Third, waste energy recovery projects were also made eligible to count toward the utility energy efficiency standard.  A late, hard fought compromise limited the impact to a proportion of the requirement that is equal to the proportion of a utility’s industrial load.  This protects commercial and residential sector customer efficiency programs from being made irrelevant to the utility portfolio requirement.  But, again because of the size, waste heat projects could narrow utility industrial programs to the exclusion of manufacturers that do not have waste heat recovery potential.

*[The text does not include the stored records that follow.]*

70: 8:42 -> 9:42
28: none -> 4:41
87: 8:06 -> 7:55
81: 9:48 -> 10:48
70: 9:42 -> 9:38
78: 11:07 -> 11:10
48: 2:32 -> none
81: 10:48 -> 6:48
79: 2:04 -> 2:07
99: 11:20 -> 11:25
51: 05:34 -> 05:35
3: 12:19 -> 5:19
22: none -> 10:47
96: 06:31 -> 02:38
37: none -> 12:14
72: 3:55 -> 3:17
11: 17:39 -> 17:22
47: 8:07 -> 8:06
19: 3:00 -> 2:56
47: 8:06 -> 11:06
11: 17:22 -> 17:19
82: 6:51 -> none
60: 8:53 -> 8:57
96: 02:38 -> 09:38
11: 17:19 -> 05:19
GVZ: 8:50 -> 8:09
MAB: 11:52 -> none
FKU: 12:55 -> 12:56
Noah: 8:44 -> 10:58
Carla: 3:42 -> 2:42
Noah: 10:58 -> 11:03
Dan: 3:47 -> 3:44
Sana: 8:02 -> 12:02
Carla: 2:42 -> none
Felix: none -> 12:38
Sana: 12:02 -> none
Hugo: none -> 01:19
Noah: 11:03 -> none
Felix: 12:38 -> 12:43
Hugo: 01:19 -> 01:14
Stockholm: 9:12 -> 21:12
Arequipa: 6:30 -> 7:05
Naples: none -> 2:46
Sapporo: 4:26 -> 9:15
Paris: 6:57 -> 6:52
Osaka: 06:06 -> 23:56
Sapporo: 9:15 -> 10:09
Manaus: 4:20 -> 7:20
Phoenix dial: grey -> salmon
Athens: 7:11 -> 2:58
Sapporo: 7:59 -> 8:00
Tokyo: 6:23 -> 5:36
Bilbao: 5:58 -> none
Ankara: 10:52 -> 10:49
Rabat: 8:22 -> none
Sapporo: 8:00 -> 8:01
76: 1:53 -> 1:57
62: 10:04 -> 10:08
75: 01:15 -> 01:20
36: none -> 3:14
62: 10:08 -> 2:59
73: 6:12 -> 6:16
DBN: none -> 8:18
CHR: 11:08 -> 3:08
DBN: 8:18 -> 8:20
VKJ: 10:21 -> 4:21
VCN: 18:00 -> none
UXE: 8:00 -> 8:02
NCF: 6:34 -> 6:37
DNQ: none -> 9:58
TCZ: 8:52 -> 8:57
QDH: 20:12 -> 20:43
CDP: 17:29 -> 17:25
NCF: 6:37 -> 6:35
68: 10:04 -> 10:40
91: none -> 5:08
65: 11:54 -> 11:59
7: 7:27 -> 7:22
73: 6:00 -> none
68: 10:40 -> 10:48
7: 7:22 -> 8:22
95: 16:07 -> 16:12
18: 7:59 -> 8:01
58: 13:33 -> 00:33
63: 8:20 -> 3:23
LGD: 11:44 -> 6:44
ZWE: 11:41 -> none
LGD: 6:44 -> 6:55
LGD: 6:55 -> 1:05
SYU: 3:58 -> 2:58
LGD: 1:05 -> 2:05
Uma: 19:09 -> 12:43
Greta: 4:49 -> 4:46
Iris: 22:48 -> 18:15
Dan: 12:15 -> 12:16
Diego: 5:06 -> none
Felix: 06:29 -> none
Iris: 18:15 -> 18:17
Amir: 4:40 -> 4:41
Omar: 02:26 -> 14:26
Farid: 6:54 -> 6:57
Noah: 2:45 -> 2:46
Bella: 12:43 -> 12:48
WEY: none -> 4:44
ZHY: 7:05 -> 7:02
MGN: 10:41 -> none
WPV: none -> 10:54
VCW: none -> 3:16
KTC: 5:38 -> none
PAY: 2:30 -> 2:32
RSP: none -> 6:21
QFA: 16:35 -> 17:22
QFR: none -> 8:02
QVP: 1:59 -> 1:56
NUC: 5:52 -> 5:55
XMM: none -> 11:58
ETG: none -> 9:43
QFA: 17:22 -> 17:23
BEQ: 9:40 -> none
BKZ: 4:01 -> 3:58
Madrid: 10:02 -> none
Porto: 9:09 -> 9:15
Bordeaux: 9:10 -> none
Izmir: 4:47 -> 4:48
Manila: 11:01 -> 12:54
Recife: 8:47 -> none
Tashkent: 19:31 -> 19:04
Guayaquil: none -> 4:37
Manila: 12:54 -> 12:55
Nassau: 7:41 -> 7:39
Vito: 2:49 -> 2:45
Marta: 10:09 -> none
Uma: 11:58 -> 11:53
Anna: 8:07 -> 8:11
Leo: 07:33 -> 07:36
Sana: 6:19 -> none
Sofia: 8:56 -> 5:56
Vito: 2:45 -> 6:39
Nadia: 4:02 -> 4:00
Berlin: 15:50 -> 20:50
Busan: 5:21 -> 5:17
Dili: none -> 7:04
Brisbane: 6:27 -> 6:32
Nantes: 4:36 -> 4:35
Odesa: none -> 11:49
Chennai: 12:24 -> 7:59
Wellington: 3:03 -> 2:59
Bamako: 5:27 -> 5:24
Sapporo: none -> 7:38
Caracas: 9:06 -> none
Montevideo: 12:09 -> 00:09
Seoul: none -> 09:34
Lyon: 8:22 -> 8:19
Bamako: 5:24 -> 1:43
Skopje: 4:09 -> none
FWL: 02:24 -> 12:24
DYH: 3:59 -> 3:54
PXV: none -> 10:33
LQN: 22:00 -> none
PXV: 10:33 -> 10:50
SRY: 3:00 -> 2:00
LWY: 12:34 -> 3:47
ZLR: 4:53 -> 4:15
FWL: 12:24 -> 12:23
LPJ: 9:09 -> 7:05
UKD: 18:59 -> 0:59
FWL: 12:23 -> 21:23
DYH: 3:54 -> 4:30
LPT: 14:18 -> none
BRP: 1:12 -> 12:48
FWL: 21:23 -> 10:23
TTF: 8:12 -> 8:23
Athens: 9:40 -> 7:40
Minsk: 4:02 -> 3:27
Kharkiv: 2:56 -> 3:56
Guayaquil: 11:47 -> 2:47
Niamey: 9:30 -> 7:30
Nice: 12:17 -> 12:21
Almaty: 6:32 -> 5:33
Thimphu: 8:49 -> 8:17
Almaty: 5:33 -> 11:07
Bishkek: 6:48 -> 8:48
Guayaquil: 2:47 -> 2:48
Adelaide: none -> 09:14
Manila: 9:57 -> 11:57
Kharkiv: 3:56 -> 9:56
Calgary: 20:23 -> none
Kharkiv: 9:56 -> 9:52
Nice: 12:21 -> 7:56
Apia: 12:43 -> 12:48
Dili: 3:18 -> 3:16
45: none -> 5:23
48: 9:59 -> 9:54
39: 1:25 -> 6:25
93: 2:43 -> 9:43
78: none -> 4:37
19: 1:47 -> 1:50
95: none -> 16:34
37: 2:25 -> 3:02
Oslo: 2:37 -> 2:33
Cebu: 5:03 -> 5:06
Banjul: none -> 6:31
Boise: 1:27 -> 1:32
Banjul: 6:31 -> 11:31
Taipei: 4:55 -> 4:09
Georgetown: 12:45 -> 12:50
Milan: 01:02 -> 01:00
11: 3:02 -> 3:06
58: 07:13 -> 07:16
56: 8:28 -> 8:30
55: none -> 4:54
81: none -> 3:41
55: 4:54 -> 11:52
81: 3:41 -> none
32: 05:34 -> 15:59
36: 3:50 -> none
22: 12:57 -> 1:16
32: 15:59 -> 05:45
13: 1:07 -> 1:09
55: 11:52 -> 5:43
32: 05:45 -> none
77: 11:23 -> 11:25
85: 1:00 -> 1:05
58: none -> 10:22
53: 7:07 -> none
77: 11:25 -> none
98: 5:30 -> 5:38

Fourth, the legislation ignored the fact that waste heat recovery was already included through SB 221 as an advanced energy technology.  The problem is that SB 221 was not able to include annual benchmarks for utility deployment of advanced energy technologies.  Part of the reason was political; the renewable and efficiency benchmarks exhausted the General Assembly’s appetite for mandates.  Part of the reason was uncertainty about utility plans for new construction, an uncertainty deepened by the recession.  Part of the reason (in retrospect, foolish) was an assumption of rationality.  The mandate is to deploy the technologies no later than 2025; surely neither the industry nor PUCO would argue that nothing had to be done until 2023.  Power plants take longer than that to plan, approve and build.  But, in fact, the industry and PUCO have argued just that.  Kasich and the General Assembly had a choice:  develop rational benchmarks for the advanced energy mandate or make up a new form of renewable energy.  They chose the latter.

Fifth, not content to undercut both the renewable and efficiency standards, Kasich and the General Assembly made the advanced energy standard completely meaningless even while refusing to enforce it.  They added a new category to advanced technology:  “any new, retrofitted, refueled, or repowered generating facility located in Ohio, including a simple or combined-cycle natural gas generating facility or a generating facility that uses biomass, coal, modular nuclear, or any other fuel as its input.”  Yes, that’s right:  anything a utility does beyond today’s unchanged operations now qualifies.

SB 315 makes other changes as well:  it calls for the Ohio Power Siting Board to accelerate its review process despite the fact that the Board’s current process is recognized nationally and internationally for its timeliness and thoroughness; it provides for a 90 day automatic approval under certain circumstances; and, it “grandfathers” into the waste energy changes two university projects (Kent State and Cincinnati) that have been operational for years and never included RECs in their financial analysis.

The final question must be whether this is part of a strategy to completely dismantle the Strickland Energy, Jobs and Progress portfolio requirements.  Senator Kris Jordan (R-Powell) introduced legislation to do just that.  Grover Norquist and the American Legislative Exchange Council, according to Bloomberg in April, have launched a national campaign to repeal state clean energy standards. One of ALEC’s Ohio champions, Sen. Bill Seitz (R-Cincinnati), has suggested to people that the solar energy carve out is on next year’s target list.

SB 315 successfully pitted renewable energy advocates against industrial energy efficiency advocates against general energy efficiency advocates.  It was a classic divide and conquer maneuver.

Perhaps John Kasich and the Republican General Assembly learned a lesson from the repeal of Senate Bill 5:  do not overreach, do it one step at a time.  All supporters of advanced energy growth in Ohio must remain on guard against these salami tactics.


Mark R. Shanahan is a  principal at New Morning Energy.  He served as Governor Strickland’s Energy Advisor and was Executive Director of the Ohio Air Quality Development Authority.